My takeaways for you:
- My advice to you with whatever is going on in your life — don’t wait for the pain to be so severe that you move from inaction to action. For years, I let this disease disrupt me. I did nothing about it, not even googling it. I was such an idiot. Only when the pain was so severe, did I say “enough-is-enough.” I decided it was time to stop being disrupted, and be the disruptor. That mindset changed my life — not only did it inspire me to take this moonshot, it positively changed my relationships and my businesses. Society and social media will tell you to be a victim. Don’t do that. Be the disruptor.

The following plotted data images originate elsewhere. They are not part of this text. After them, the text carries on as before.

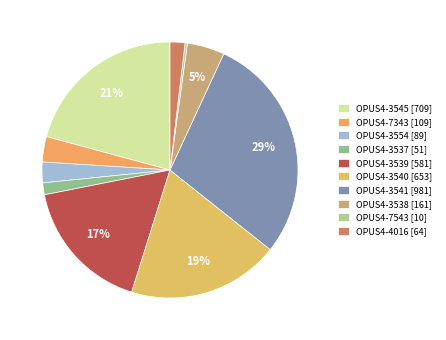

Do OPUS4-3554 and OPUS4-3545 together represent more than half of the pie?

No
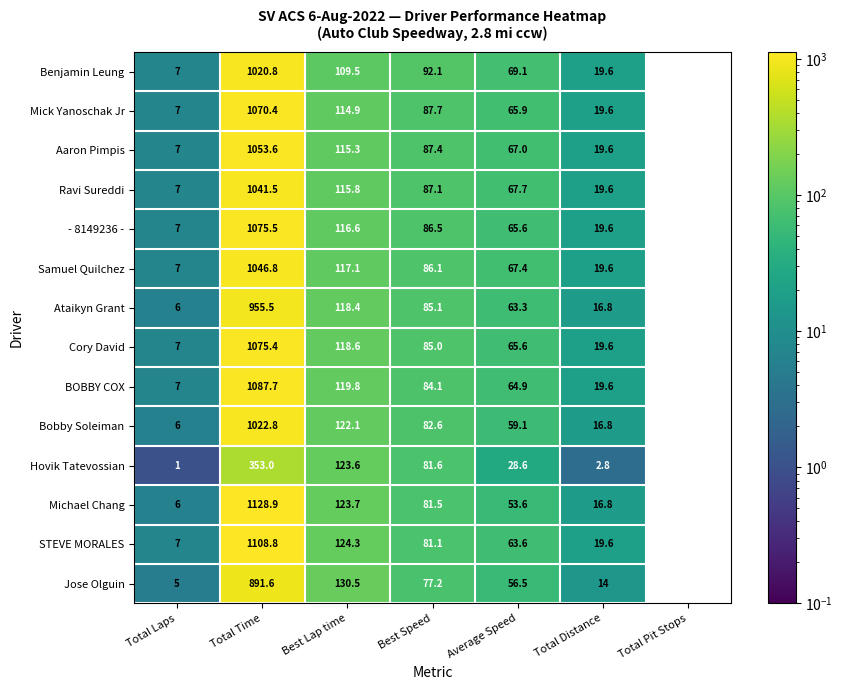

True or false: - 8149236 - has a value of 0.0 at Total Pit Stops.

True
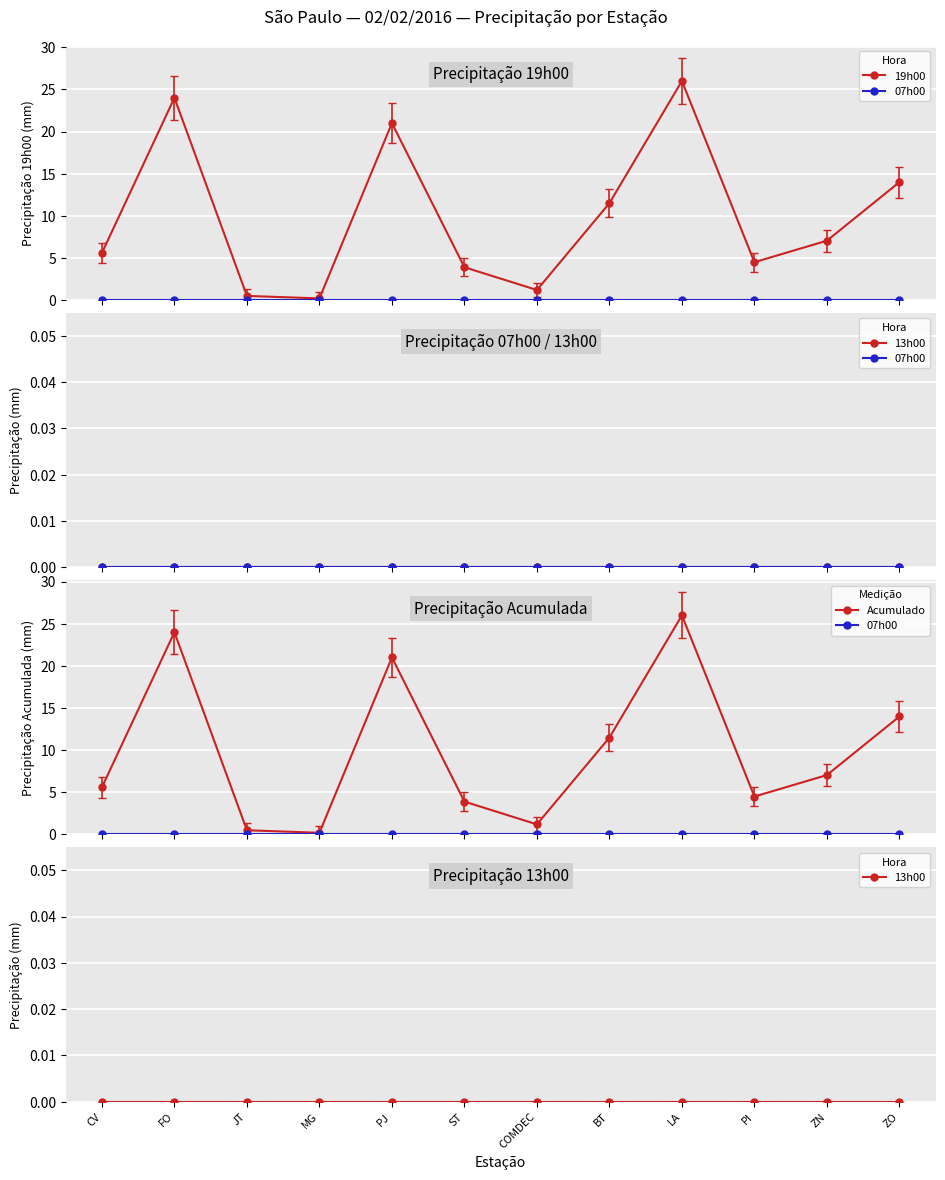

At which label does 19h00 reach its minimum?

MG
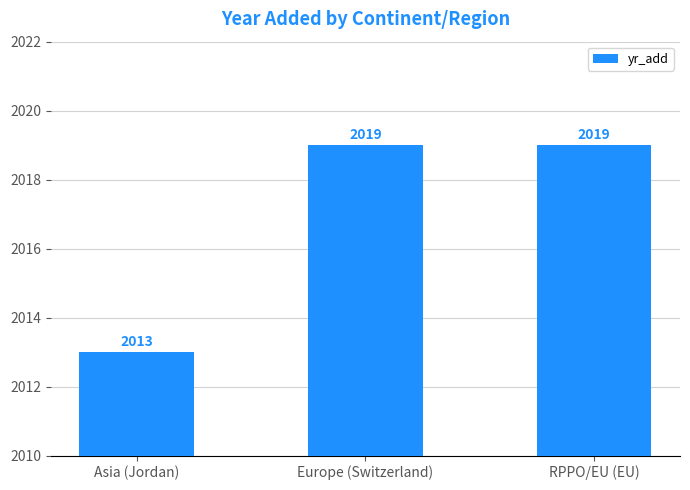

What is the average value?

2017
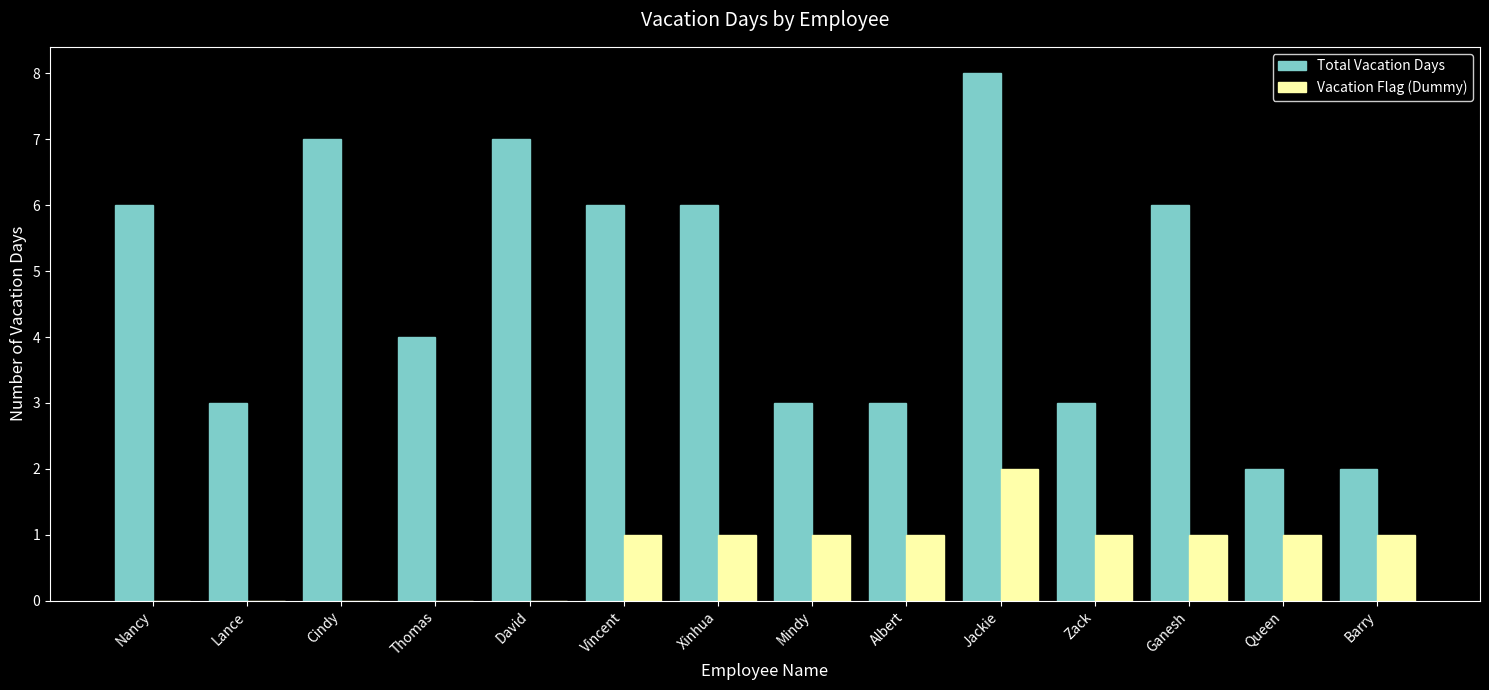

Which series has the largest total across all categories?

Total Vacation Days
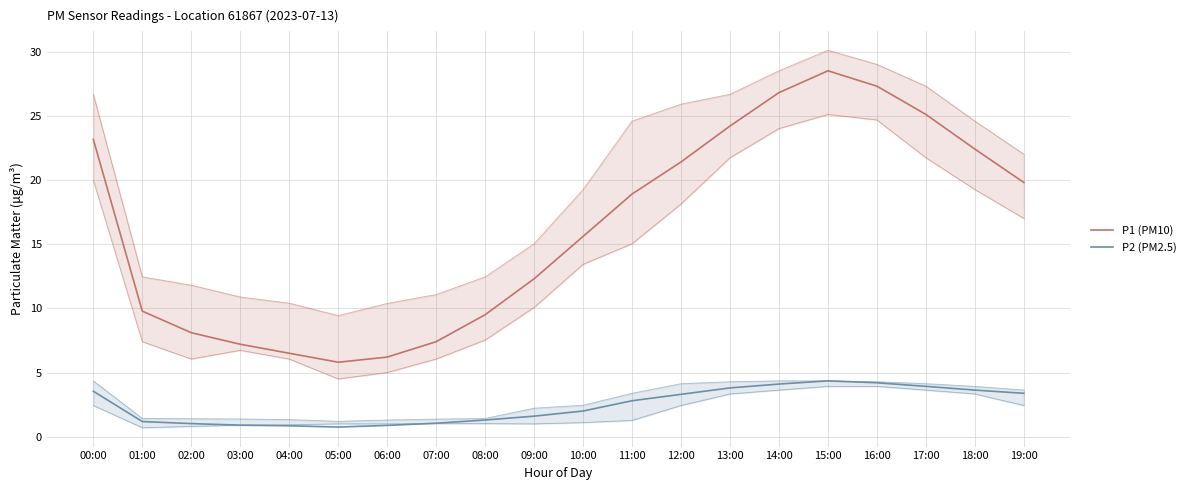

What is the smallest value displayed?

0.8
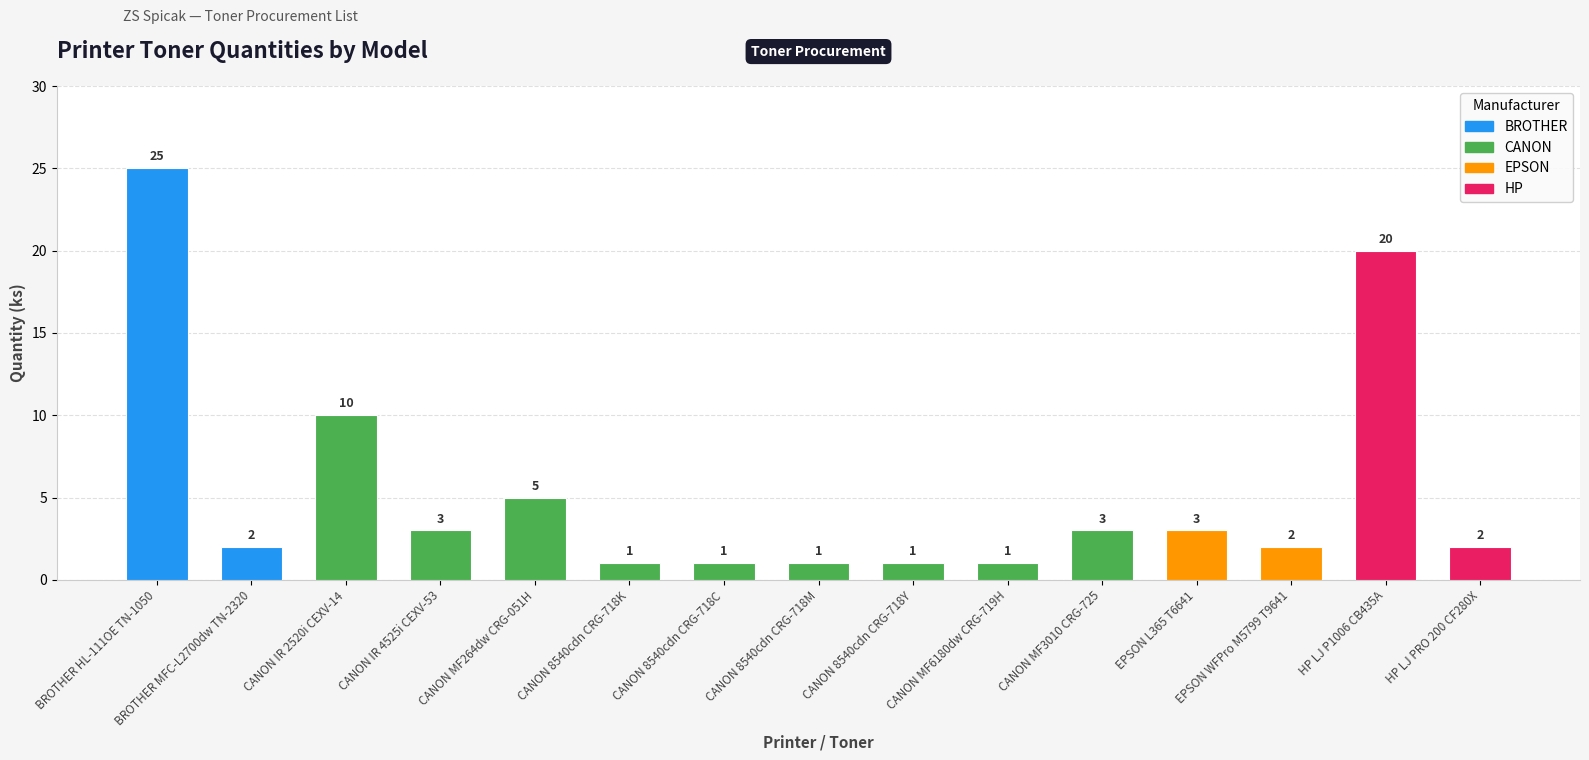

What is the maximum value shown in the chart?

25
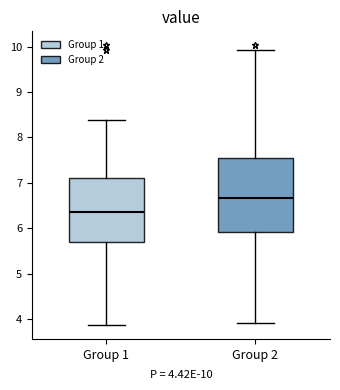

Reading left to right, transcribe this box plot: for each box, give where its median line is, the range the box spans, and where its two whiskers end, as read against the y-axis. The values are not printed on the chart, so give them approximately, as read against the axis.

Group 1: median 6.4, box 5.7 to 7.1, whiskers 3.9 to 8.4
Group 2: median 6.7, box 5.9 to 7.6, whiskers 3.9 to 9.9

- It’s not just about my moonshot for a cure, it’s also about my diet. I’m beyond grateful to Dr. Steven Gundry, who tackled the diet side of my disease — I completely transformed my diet and it allowed me to remove all prescription medication from my life. Yes, I have an incurable disease, and yet, I don’t take any medication because my diet is in-line with what my body needs. Dr. Gundry is responsible for this, so consider his anti-lectin philosophy — here’s more about it: The Longevity Paradox: How to Die Young at a Ripe Old Age, The Plant Paradox: The Hidden Dangers in”Healthy” Foods That Cause Disease and Weight Gain, and The Plant Paradox Quick and Easy: The 30-Day Plan to Lose Weight, Feel Great, and Live Lectin-Free.